How to locate the problem in YOUR code:

Step 1: Identify the function. The output always includes a function name (mangled). For example:

info: [ERROR]   in _Z37bug_cpp_05_unique_ptr_callback_escapev

Demangle it:

# C++ (Itanium ABI)
echo "_Z37bug_cpp_05_unique_ptr_callback_escapev" | c++filt
# → bug_cpp_05_unique_ptr_callback_escape()

# Rust (v0)
rustfilt "_ZN4core3ptr13drop_in_place17h1234E"
# → core::ptr::drop_in_place<Type>

Then grep for the demangled name in your source:

grep -rn "bug_cpp_05_unique_ptr_callback_escape" src/

Step 2: Use debug info for exact line. If you compiled with -g, the JSON output includes file and line:

./zig-out/bin/OmniScope target.ll --json | jq '.issues[] | {function: .location.function, file: .location.file, line: .location.line}'

Without -g, you only get the function name. Always compile with -g for actionable reports.
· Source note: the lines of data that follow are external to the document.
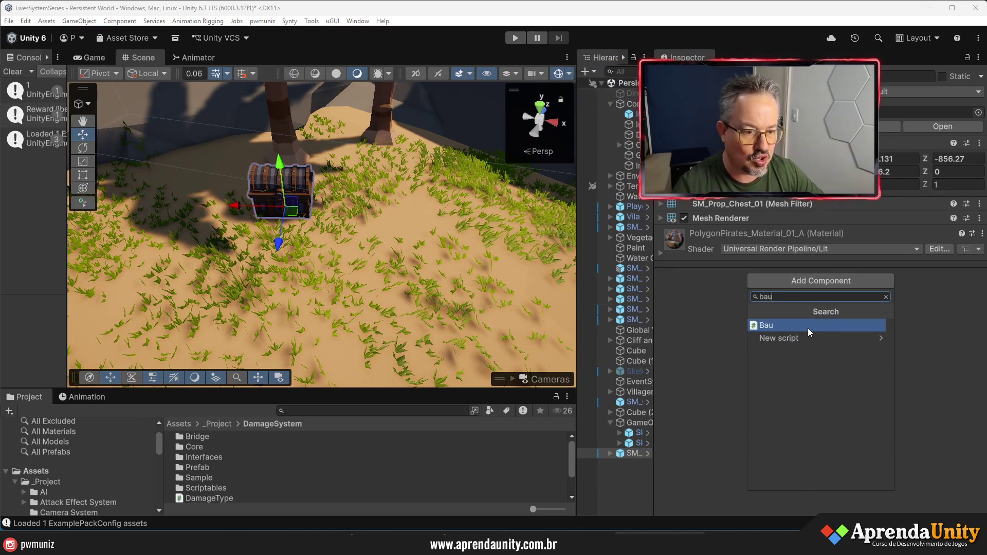
left_click(807, 328)
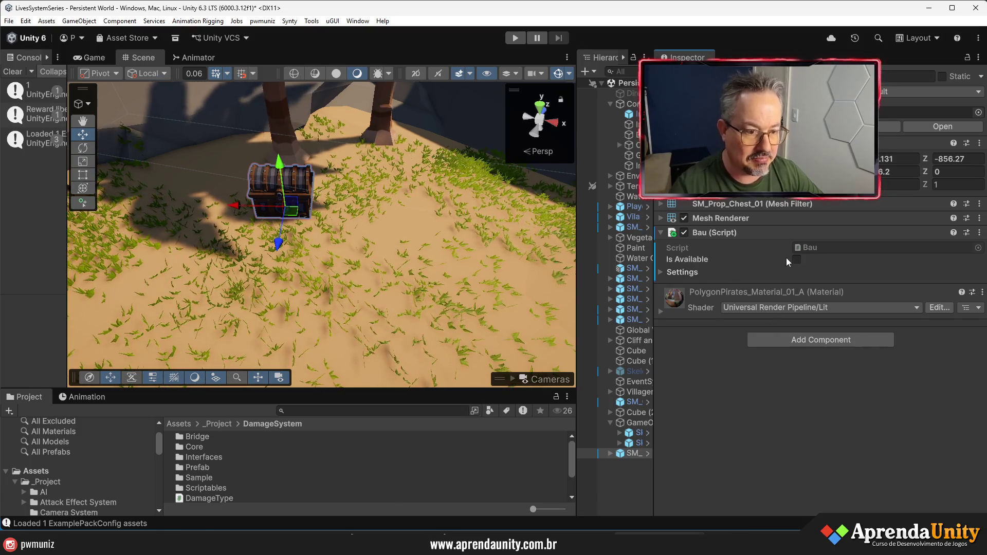
Step: Set the Bau Obstruction Mask to Default, Relief, Terrain and Interactable
left_click(683, 273)
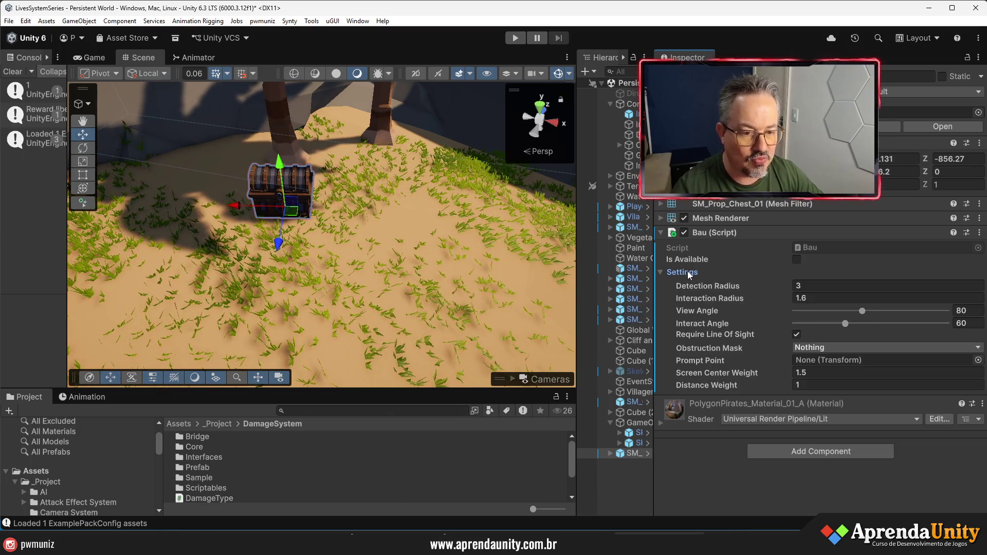
left_click(864, 346)
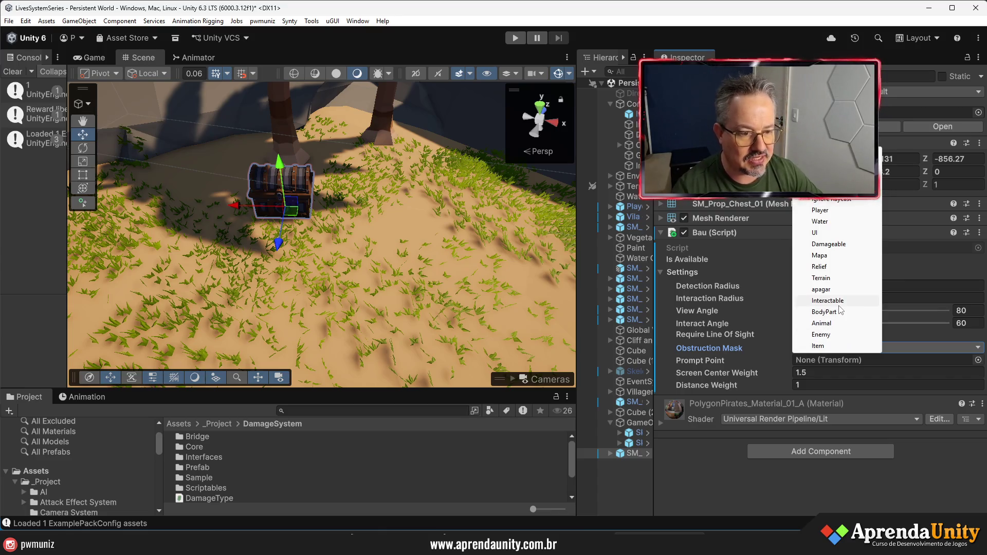
left_click(828, 301)
left_click(844, 348)
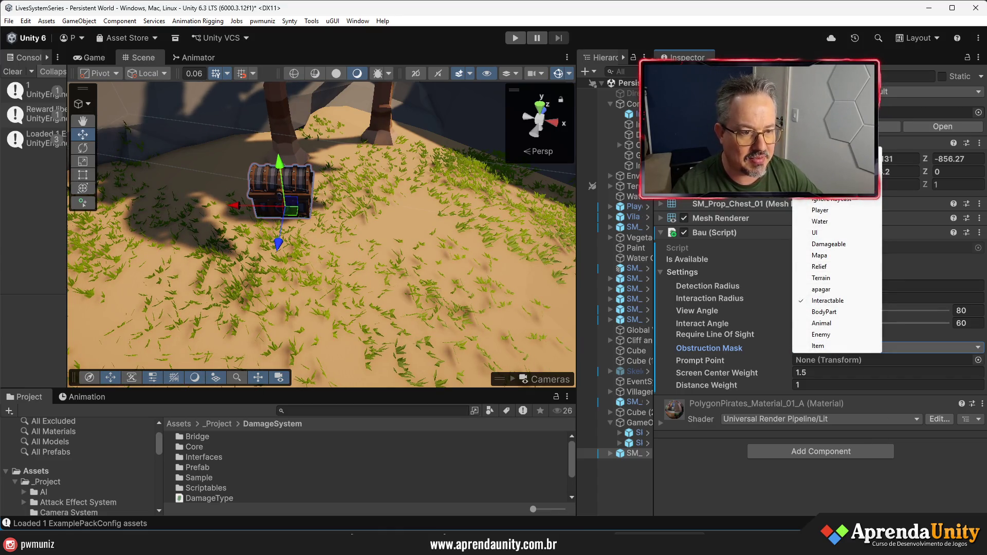
left_click(828, 176)
left_click(843, 347)
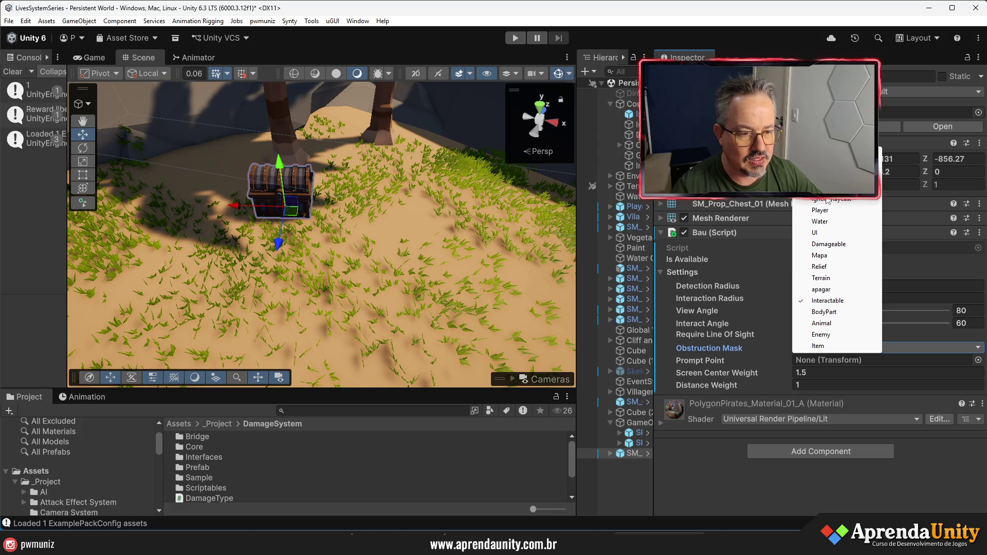
left_click(822, 266)
left_click(848, 349)
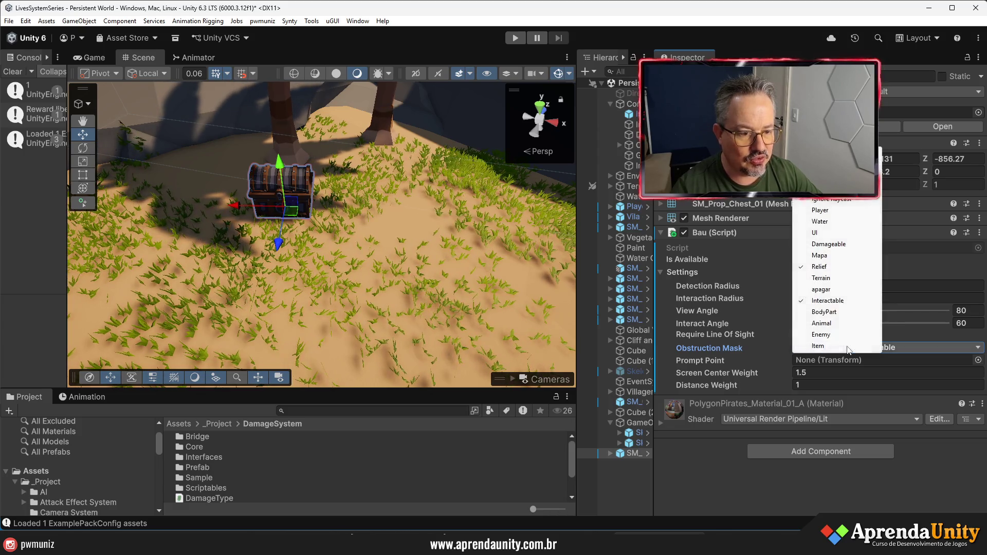
left_click(821, 278)
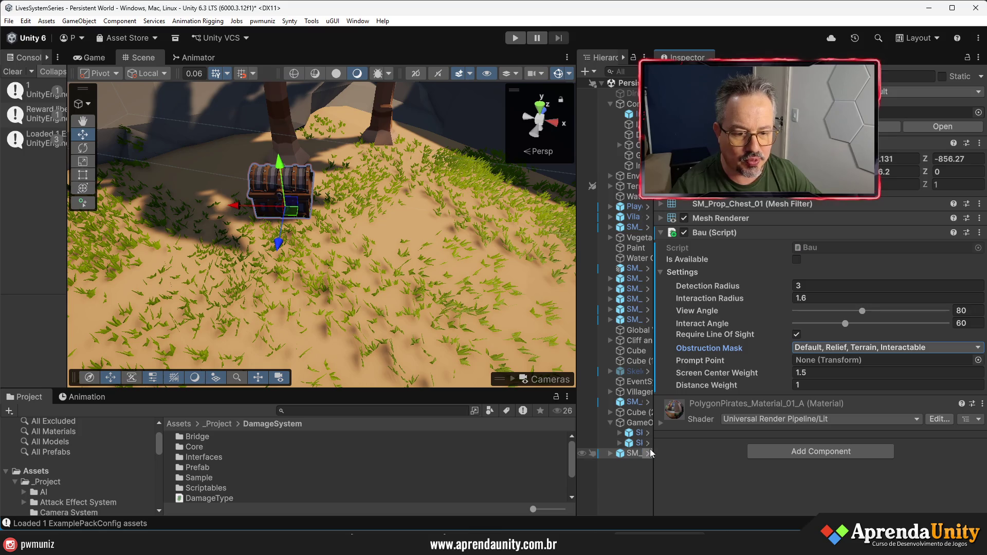
left_click_drag(651, 449, 725, 449)
left_click(675, 455)
Step: Expand SM_Prop_Chest_01 and undo the lid rotation so the chest is closed
left_click(611, 454)
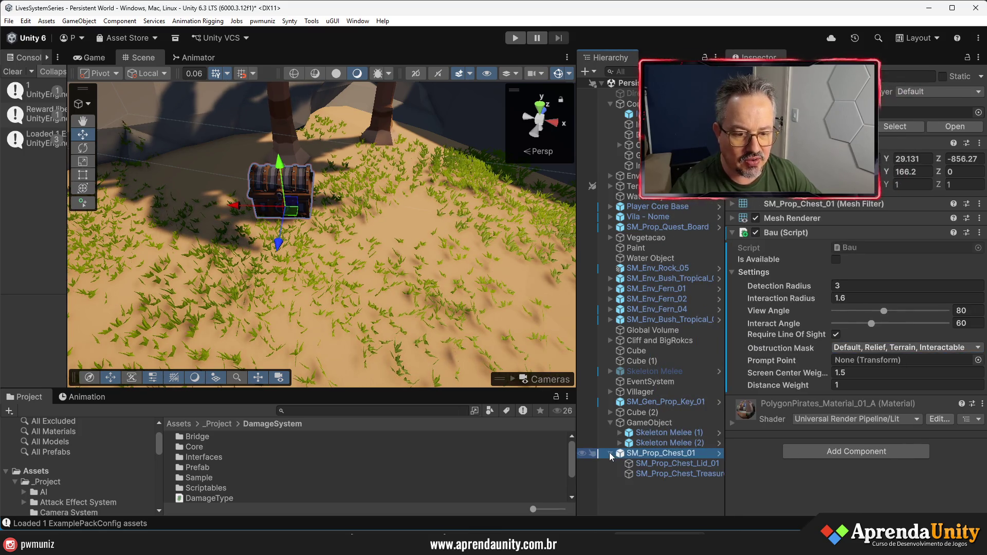
left_click(610, 453)
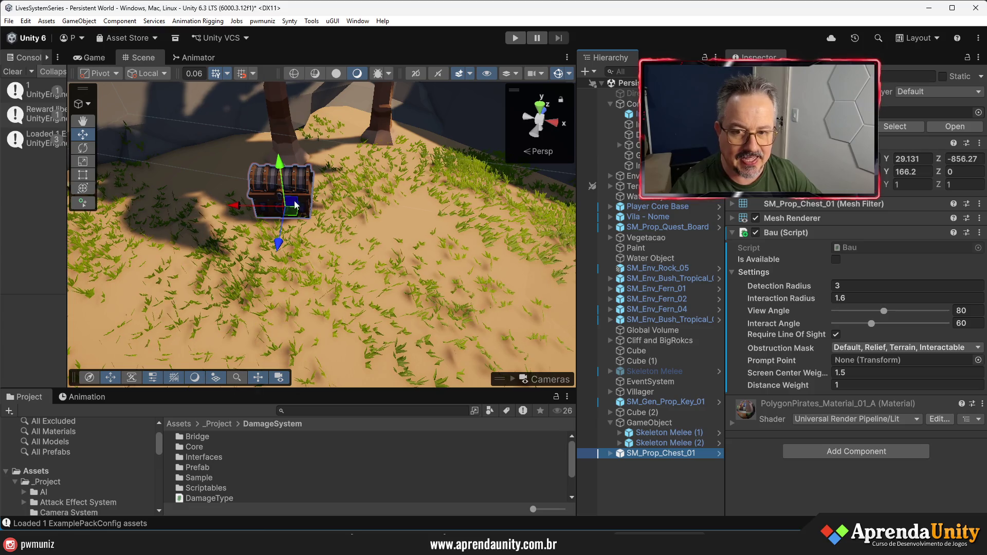
left_click(610, 455)
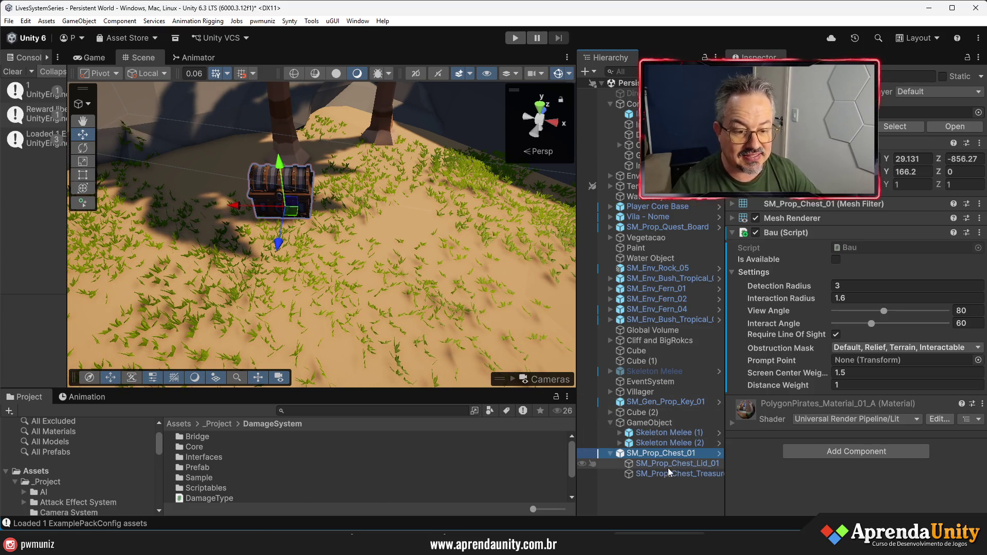
left_click(674, 474)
Step 3: Understand the issue type. Each type points to a specific source pattern:

Issue TypeWhat to look for in YOUR code
memory_leakmalloc/new/Box::new without matching free/delete/drop
use_after_freePointer used after free() or Box::from_raw()
double_freeSame pointer freed twice
cross_lang_free_mismatchAllocated in Rust (Box::into_raw), freed in C (free) — or vice versa
borrow_escapeStack pointer or &mut passed to FFI function that outlives the scope
tainted_path_to_sinkUser input reaches system()/exec()/printf() without validation
null_dereferencePointer used without null check after malloc or FFI call
buffer_overflowArray access with unchecked index
ffi_unsafe_callCalling an FFI function with wrong pointer type or lifetime
format_stringNon-literal format string in printf/sprintf

Step 4: Use --sarif for IDE integration. SARIF output maps directly to source files and opens in VS Code / GitHub Code Scanning with inline annotations.

Performance Profile

info: Operation                           Calls   Total (ms)     Avg (us)     Max (us)
info: --------------------------------------------------------------------------------
info: init                                    1         7.77      7770.96      7770.96
info: analysis                                1         5.89      5888.63      5888.63
info: detect                                  2         3.75      1877.17      1909.58
info: total                                   1         7.78      7775.04      7775.04
PhaseWhat Happens
initLoad module, initialize data structures
analysisMain function traversal + ownership tracking
detectViolation detection (leaks, double-free, UAF)
totalEnd-to-end wall clock time

Final Summary

info: [INFO] Analysis complete
info: [INFO] Functions processed: 35
info: [INFO] Facts generated: 54
info: [INFO] Time: 24ms
info: [INFO] Issues detected: 25
FieldMeaning
Functions processedNumber of functions analyzed (after zone/noise filtering)
Facts generatedNumber of facts emitted to the fact store (alias, taint, ownership)
TimeTotal analysis wall clock time
Issues detectedTotal issues found (this is what the red team counts)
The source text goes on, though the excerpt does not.